Wherever a line in the records contains the word "officia", return that line.

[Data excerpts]
■ ■ ■ ■ ■ ■ ■

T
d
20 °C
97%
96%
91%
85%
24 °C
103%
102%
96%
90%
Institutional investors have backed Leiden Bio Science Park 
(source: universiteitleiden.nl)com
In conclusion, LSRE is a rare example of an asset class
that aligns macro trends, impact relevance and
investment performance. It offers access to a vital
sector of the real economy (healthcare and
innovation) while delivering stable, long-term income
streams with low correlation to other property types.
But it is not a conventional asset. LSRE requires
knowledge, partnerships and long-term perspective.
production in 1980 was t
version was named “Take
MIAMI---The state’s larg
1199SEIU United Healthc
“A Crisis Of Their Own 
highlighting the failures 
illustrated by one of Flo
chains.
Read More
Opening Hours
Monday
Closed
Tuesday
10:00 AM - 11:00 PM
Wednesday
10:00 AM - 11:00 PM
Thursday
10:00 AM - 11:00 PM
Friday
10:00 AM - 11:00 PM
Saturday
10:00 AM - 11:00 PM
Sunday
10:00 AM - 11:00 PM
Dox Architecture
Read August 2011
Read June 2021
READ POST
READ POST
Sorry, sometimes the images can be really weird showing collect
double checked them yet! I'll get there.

■ ■ ■ ■ ■ ■ ■

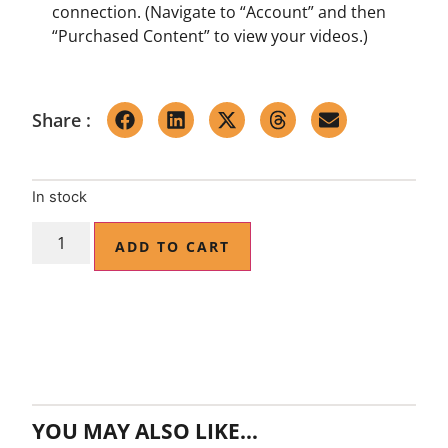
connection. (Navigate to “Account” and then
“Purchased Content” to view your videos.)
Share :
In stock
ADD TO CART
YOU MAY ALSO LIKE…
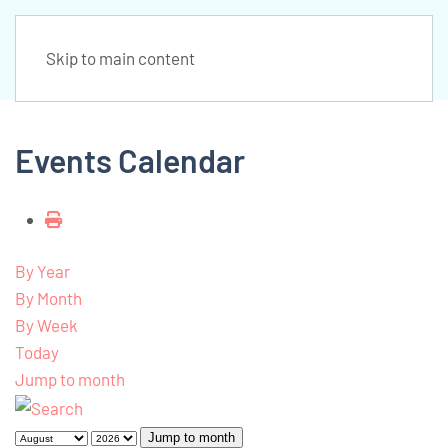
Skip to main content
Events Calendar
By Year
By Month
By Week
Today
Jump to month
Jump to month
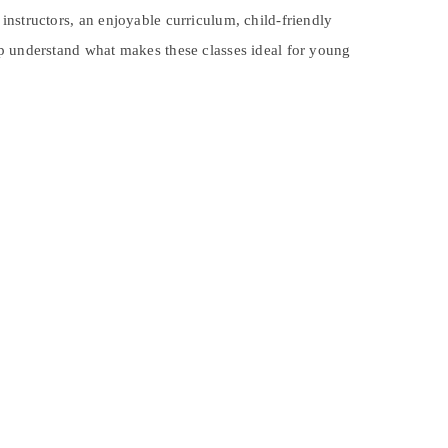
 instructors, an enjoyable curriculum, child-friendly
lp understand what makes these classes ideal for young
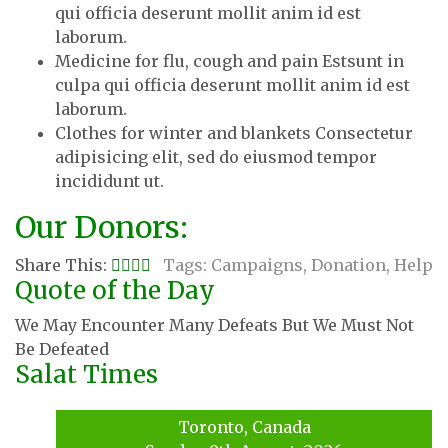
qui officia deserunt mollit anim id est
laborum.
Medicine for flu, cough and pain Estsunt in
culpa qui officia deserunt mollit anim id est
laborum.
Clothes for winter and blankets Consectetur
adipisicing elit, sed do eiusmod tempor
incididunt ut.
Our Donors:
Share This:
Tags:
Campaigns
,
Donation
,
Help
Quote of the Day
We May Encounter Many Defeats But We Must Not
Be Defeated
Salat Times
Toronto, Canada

■ ■ ■ ■ ■ ■ ■

## WRITTEN ANSWER:
qui officia deserunt mollit anim id est
culpa qui officia deserunt mollit anim id est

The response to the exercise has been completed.